-- Data for analysis follows --
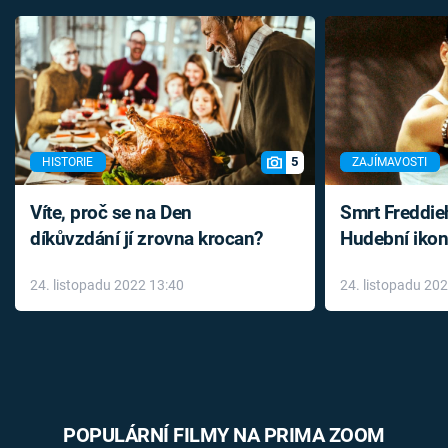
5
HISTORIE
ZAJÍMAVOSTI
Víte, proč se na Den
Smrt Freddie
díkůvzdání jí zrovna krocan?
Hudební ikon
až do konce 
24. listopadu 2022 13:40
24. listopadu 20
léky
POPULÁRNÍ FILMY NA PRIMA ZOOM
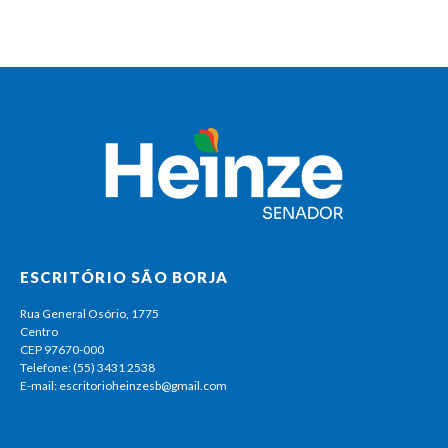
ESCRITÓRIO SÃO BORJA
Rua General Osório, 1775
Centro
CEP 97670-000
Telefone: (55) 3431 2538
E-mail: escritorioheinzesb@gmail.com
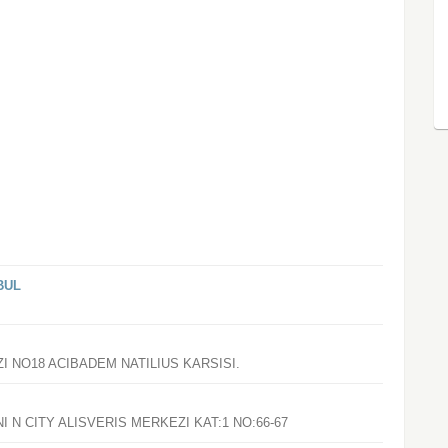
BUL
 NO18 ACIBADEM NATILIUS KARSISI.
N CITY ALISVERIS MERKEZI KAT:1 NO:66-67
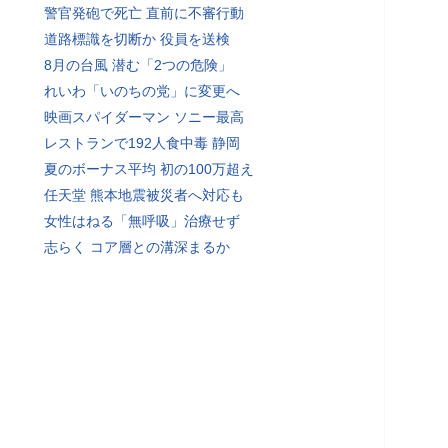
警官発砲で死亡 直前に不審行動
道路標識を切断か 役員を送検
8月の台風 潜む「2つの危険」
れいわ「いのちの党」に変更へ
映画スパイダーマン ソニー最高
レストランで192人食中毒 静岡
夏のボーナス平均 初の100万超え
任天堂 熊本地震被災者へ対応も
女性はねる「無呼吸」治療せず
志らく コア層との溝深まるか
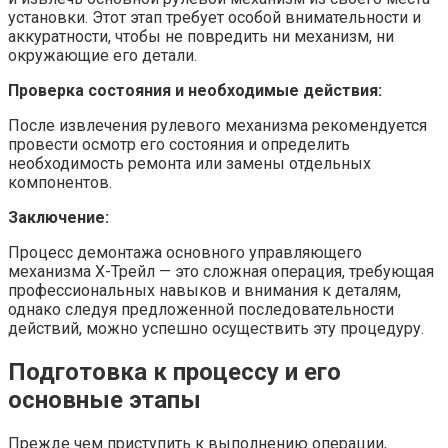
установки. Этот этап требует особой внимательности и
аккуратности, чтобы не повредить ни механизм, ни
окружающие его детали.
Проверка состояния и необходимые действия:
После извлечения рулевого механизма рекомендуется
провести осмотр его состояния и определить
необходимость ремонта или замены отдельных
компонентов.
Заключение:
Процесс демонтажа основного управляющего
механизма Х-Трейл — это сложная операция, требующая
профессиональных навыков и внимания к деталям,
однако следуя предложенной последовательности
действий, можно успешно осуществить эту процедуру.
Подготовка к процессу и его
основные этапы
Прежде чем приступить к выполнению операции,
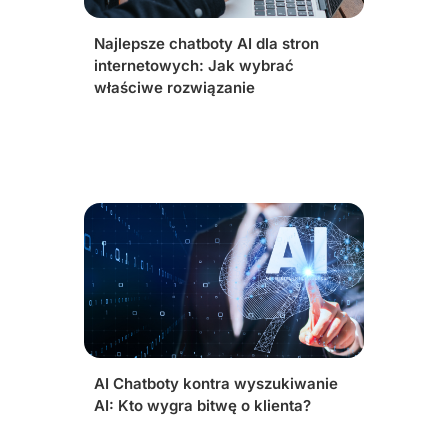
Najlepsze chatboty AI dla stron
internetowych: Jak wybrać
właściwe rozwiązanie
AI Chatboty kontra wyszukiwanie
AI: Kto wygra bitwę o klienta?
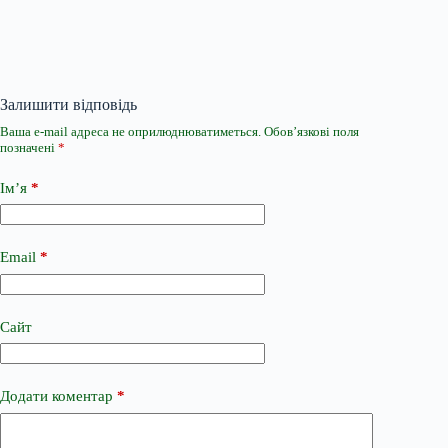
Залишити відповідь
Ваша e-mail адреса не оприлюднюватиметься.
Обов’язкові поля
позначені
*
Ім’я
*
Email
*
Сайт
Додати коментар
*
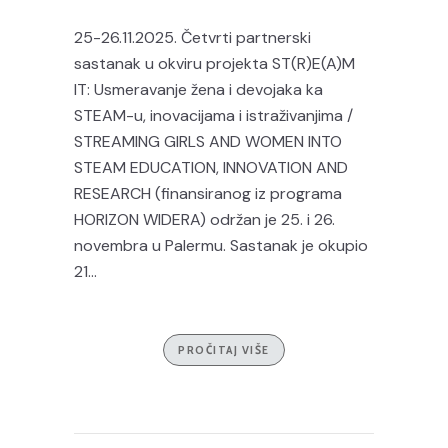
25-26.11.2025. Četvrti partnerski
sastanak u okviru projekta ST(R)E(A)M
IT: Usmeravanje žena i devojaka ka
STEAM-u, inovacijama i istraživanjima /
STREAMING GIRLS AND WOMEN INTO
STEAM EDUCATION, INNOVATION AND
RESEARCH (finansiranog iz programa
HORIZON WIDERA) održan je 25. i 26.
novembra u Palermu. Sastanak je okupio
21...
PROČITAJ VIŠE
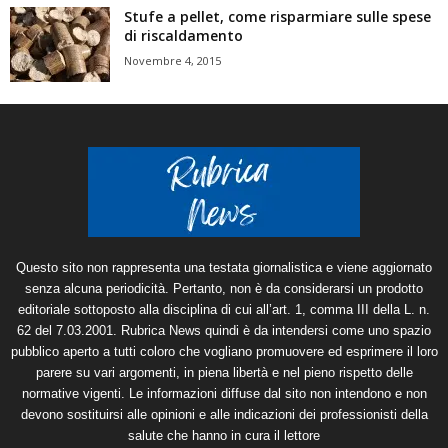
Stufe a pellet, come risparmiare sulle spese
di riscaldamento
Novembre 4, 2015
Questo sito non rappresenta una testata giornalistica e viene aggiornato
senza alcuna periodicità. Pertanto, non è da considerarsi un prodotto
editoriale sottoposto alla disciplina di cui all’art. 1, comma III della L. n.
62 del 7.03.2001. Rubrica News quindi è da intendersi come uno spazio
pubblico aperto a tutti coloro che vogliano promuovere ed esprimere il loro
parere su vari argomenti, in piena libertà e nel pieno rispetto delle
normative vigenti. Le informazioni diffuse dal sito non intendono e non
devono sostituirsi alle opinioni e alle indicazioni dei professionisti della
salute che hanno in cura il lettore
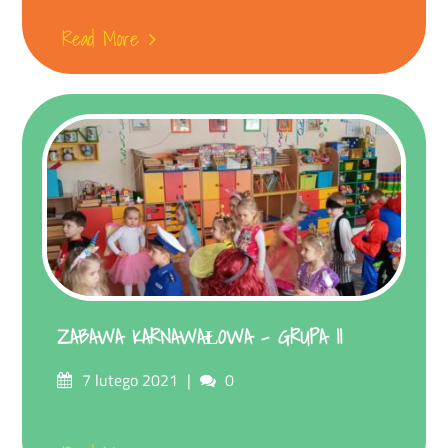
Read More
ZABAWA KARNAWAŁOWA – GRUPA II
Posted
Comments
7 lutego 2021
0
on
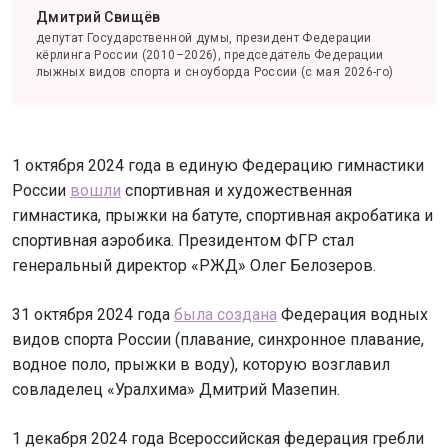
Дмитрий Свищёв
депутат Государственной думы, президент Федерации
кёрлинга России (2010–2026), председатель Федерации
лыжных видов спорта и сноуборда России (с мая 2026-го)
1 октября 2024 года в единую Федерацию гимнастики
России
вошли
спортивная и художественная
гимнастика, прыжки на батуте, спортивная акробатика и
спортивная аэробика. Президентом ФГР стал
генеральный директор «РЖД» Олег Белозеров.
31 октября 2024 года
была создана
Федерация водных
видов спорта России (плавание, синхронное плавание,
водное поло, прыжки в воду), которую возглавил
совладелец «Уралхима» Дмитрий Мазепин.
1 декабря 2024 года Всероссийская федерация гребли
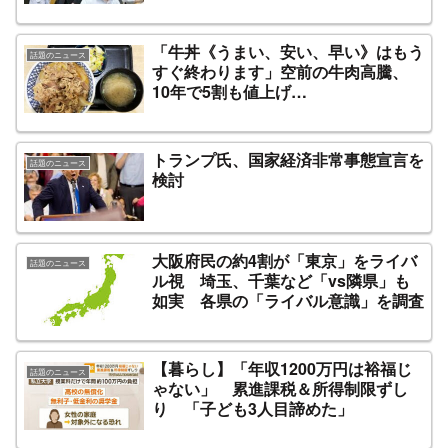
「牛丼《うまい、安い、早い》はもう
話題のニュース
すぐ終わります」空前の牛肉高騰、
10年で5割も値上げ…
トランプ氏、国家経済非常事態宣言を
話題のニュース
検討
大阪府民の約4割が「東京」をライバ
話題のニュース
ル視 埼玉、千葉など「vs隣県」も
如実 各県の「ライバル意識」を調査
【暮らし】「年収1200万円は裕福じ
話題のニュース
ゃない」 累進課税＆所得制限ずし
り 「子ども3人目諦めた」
-- Data for analysis concluded --
*What is needed:*
Please collect every line in the material above that contains the word "sito".

*The answer:*
Questo sito non rappresenta una testata giornalistica e viene aggiornato
normative vigenti. Le informazioni diffuse dal sito non intendono e non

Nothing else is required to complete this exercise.